» **What you need to do**:
• 1. Reproduce the passage of the reflection on wandering from "Tuesday, September 30, 2025" to "at the farm." word for word.
• 2. Write the next part of the reflection on being a wanderer, picking up after its final sentence.

» **Text**:
========================================================================
Tuesday, September 30, 2025

Wanderers

It has come to me in these last years that I have been a wanderer.  Like Abraham who wandered long ago to a land which God chose not to reveal to him, so has it been for me.  Abraham modeled faithfulness because of the way he was willing to wander to "know not where."  "Come, go with me to the land that I will show you," is a rough but fairly accurate rendering of how it was for the first wanderer.  (Genesis 12:1)  There were six different schools which helped me on the way to my high school diploma, three  places of higher education, and stops in ten different Georgia towns before finally arriving home at the farm.  

I have come to understand that home is not always easy to define.  For an inability to find a better word, I think of home as belonging, a place where you know you were meant to be though never clearly seen during the wandering.  I have been a lifetime traveling to what I now know as home, but what I also know is that home may still be up some other road I have not yet traveled.  Of course, there is more to traveling the road to a home not yet seen.  Abraham models this truth for us.  Throughout his physical wandering, he was a man wandering always closer to the God who beckoned him to begin the journey.
========================================================================
» **Data listing**:
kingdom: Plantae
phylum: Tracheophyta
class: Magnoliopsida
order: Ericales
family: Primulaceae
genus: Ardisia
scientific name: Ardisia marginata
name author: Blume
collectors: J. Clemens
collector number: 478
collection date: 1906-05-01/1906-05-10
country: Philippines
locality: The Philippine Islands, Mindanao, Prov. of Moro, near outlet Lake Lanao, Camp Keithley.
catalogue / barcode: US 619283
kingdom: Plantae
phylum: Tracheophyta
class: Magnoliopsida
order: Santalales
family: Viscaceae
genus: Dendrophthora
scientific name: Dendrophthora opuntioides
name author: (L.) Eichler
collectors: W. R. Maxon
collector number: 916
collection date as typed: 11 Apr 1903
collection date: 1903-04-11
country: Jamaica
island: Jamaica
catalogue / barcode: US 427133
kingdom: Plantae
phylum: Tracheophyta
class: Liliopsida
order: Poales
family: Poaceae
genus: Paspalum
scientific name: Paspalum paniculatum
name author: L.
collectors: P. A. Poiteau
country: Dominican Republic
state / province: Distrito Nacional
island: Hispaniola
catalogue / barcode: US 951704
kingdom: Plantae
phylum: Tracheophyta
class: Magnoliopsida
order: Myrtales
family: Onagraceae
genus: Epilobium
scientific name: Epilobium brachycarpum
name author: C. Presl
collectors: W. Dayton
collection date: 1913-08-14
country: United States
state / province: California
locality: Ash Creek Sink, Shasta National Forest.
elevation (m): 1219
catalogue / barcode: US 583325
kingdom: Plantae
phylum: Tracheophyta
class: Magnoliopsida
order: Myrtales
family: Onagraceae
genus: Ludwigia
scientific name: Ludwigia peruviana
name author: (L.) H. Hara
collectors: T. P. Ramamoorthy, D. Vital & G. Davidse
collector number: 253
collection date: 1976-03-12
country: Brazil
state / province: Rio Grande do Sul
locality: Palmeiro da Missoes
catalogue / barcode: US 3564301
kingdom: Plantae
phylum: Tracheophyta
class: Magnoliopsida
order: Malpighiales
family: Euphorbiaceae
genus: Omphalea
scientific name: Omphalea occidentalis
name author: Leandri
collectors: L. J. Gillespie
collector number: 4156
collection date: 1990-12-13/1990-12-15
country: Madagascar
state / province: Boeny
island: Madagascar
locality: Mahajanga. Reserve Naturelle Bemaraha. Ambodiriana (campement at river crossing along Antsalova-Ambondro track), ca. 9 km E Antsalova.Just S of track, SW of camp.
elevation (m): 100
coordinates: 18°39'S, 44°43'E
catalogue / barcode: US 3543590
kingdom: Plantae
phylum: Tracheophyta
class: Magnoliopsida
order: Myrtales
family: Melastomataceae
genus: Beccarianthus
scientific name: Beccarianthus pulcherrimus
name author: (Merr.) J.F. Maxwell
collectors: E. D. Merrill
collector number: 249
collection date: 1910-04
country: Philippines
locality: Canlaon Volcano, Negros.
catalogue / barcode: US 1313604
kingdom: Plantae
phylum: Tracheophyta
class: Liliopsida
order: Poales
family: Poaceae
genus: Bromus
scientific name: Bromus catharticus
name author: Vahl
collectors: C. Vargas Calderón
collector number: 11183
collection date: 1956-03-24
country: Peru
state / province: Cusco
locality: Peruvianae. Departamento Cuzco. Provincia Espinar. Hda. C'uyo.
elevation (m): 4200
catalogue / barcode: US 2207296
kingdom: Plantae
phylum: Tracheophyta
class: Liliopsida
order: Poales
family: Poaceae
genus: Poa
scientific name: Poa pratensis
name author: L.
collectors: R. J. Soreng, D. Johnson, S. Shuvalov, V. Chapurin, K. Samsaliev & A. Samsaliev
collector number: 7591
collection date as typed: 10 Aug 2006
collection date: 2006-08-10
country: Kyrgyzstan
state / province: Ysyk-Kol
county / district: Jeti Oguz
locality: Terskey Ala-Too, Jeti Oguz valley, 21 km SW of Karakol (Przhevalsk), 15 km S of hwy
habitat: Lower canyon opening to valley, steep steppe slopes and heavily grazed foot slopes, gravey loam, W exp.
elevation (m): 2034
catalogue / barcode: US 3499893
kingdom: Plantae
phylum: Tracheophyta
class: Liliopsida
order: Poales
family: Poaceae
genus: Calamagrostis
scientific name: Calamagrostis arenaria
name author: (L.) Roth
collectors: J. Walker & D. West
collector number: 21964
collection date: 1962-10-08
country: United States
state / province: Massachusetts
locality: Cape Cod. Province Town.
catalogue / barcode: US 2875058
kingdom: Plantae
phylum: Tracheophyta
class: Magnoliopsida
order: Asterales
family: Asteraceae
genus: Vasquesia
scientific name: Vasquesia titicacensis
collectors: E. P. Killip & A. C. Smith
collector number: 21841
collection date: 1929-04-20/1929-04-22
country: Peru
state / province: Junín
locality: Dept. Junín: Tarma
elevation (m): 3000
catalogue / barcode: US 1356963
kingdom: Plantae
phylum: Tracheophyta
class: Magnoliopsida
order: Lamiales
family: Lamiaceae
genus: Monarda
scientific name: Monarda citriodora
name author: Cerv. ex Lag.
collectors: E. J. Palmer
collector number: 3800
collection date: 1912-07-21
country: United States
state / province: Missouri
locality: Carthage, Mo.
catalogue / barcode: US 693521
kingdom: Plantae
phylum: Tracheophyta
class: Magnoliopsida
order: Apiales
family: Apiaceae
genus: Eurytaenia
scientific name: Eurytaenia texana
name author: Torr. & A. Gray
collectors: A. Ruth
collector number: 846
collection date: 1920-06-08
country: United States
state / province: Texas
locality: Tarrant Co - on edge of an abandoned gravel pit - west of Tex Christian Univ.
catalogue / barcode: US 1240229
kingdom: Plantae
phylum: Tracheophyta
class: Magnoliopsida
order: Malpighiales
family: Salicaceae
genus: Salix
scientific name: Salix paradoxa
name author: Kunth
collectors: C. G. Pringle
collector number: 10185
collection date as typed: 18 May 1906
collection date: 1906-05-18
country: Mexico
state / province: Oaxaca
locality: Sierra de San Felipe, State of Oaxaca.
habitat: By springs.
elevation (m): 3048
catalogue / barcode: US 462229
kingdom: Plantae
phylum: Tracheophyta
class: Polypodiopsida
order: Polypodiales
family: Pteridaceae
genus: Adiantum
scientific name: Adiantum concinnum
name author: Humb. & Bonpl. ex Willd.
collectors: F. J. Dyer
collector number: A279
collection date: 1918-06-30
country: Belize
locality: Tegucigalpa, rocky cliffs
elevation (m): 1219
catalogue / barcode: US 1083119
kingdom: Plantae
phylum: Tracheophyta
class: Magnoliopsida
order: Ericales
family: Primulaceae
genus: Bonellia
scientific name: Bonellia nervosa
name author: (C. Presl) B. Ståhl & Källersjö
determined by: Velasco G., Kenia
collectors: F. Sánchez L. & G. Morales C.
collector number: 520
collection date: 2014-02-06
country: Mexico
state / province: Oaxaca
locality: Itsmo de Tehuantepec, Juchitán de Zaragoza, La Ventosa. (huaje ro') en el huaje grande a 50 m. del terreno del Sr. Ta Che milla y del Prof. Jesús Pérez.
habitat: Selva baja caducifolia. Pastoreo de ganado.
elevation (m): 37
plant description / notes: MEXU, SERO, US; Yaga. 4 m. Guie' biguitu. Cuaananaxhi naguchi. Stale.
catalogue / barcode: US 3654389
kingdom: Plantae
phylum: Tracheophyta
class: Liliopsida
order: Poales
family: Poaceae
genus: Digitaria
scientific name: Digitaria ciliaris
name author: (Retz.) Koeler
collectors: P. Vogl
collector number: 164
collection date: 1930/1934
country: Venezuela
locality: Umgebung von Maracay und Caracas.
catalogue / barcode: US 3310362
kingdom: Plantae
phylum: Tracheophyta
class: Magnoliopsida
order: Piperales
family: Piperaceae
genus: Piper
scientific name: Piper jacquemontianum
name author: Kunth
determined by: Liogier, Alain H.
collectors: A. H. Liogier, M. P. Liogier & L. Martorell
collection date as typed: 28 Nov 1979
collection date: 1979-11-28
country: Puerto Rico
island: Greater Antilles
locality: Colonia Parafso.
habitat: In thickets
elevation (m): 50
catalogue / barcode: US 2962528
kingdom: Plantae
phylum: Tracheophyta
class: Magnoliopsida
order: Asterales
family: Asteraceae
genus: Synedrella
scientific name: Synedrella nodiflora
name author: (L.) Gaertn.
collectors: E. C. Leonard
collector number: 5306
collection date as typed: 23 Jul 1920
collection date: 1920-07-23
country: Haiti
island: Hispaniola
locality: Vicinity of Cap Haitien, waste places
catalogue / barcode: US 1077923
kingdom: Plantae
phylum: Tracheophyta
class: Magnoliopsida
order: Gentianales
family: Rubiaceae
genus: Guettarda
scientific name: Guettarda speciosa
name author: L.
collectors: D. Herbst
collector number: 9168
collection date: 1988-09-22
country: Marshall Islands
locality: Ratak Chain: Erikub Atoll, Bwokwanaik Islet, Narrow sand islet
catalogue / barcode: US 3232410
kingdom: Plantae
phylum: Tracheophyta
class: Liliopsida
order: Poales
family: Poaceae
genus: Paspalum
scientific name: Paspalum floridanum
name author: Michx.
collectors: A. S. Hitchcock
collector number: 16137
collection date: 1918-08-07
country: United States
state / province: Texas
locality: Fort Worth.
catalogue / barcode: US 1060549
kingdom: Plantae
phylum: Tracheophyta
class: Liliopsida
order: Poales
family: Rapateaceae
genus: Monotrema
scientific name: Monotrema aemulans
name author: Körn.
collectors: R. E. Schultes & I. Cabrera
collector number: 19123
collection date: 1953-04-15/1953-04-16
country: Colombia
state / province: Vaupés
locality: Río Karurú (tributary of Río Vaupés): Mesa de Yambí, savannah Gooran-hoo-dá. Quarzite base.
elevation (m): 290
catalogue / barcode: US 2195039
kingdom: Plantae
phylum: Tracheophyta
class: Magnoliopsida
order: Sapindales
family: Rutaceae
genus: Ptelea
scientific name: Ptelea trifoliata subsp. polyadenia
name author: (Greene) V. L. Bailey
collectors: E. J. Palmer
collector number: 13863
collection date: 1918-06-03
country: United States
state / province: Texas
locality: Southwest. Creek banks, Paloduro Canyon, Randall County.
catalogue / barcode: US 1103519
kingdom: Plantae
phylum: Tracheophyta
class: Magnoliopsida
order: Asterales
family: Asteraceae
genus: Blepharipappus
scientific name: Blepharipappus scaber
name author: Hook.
========================================================================
» **Answer list**:
• 1.
Tuesday, September 30, 2025

Wanderers

It has come to me in these last years that I have been a wanderer.  Like Abraham who wandered long ago to a land which God chose not to reveal to him, so has it been for me.  Abraham modeled faithfulness because of the way he was willing to wander to "know not where."  "Come, go with me to the land that I will show you," is a rough but fairly accurate rendering of how it was for the first wanderer.  (Genesis 12:1)  There were six different schools which helped me on the way to my high school diploma, three  places of higher education, and stops in ten different Georgia towns before finally arriving home at the farm.

• 2.
To see Abraham as a spiritual wanderer seems appropriate since his journey with and to God was a lot like ours.  It was not a straight journey with no meanderings, no distractions, and no side roads which complicated his spiritual movement toward and with God.  Like Abraham we will one day shake the dust from our spiritual feet and arrive at what we will know as the Home meant for us since the holy hand touched us at conception.  Whether the gates will be pearly, or the streets made of gold, it will be a moment for seeing clearly what is now only a glimmering light which leads us to where we will know belonging.